How to complete this task
Below are records; work out how many of their lines contain the word "Right" and reply with the number only.

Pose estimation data
- Opening Delimiter -

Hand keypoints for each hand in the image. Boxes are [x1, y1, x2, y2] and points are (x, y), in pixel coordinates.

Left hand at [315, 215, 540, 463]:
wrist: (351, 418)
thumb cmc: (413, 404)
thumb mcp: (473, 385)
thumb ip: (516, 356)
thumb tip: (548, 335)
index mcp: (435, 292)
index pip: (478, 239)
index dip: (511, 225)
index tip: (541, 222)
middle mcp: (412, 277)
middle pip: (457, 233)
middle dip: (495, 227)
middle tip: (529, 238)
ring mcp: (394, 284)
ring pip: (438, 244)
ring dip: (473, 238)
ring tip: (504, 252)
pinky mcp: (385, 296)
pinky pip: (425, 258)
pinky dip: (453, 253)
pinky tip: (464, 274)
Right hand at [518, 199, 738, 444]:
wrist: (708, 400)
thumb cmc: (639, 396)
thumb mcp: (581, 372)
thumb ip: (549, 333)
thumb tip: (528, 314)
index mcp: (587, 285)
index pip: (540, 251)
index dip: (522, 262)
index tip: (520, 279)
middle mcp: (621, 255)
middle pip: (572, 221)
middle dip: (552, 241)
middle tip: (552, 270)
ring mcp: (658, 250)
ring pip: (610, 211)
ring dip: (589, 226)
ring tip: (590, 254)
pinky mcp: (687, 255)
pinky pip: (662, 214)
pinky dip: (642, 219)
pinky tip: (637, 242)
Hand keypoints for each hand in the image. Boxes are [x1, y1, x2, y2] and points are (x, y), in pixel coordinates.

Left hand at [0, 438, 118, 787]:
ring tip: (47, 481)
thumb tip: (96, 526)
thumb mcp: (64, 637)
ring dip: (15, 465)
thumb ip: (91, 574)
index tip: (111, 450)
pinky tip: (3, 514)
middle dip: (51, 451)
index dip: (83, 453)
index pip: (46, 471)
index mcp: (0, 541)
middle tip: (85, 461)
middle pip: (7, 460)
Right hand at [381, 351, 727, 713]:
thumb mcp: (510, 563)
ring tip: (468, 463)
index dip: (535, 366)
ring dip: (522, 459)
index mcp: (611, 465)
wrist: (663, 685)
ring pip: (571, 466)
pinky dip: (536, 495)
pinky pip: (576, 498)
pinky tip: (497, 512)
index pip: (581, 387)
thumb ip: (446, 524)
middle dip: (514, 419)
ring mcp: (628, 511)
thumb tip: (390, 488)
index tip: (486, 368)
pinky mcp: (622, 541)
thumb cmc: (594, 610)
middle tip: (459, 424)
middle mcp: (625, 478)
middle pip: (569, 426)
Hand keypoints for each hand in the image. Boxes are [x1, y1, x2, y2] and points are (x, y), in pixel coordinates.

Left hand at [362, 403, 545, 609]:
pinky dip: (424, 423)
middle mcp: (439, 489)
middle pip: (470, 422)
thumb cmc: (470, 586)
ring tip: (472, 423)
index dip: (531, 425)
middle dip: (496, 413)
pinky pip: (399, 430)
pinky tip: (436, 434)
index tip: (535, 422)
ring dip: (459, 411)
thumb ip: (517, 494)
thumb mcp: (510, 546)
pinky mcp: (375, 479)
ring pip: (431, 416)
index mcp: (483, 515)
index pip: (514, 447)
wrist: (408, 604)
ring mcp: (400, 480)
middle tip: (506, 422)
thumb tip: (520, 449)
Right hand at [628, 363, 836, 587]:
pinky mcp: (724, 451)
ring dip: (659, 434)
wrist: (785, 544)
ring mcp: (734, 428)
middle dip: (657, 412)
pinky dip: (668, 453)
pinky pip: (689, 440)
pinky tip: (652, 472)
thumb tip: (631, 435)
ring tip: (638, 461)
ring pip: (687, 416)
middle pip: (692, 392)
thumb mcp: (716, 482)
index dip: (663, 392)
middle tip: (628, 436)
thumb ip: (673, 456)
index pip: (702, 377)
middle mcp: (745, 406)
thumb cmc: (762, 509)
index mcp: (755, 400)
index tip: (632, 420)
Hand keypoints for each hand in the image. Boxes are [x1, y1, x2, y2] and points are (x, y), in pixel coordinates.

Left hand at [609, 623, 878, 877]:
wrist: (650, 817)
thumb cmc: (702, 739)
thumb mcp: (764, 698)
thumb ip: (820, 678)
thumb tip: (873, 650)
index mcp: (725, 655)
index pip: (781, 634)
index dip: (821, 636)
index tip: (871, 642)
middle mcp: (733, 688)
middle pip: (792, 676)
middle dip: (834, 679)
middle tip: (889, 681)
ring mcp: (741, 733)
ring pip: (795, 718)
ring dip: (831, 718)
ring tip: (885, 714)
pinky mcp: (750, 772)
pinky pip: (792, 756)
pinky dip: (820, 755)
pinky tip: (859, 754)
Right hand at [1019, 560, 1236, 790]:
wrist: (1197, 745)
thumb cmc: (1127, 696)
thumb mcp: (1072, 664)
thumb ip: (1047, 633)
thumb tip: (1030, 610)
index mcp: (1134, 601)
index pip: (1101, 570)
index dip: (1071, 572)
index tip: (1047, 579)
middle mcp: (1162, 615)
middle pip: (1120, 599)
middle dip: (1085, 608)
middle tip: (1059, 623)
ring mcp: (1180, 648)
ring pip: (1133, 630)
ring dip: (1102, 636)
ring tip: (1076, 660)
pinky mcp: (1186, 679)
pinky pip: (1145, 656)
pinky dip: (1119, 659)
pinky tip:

- Closing Delimiter -

Exercise response
4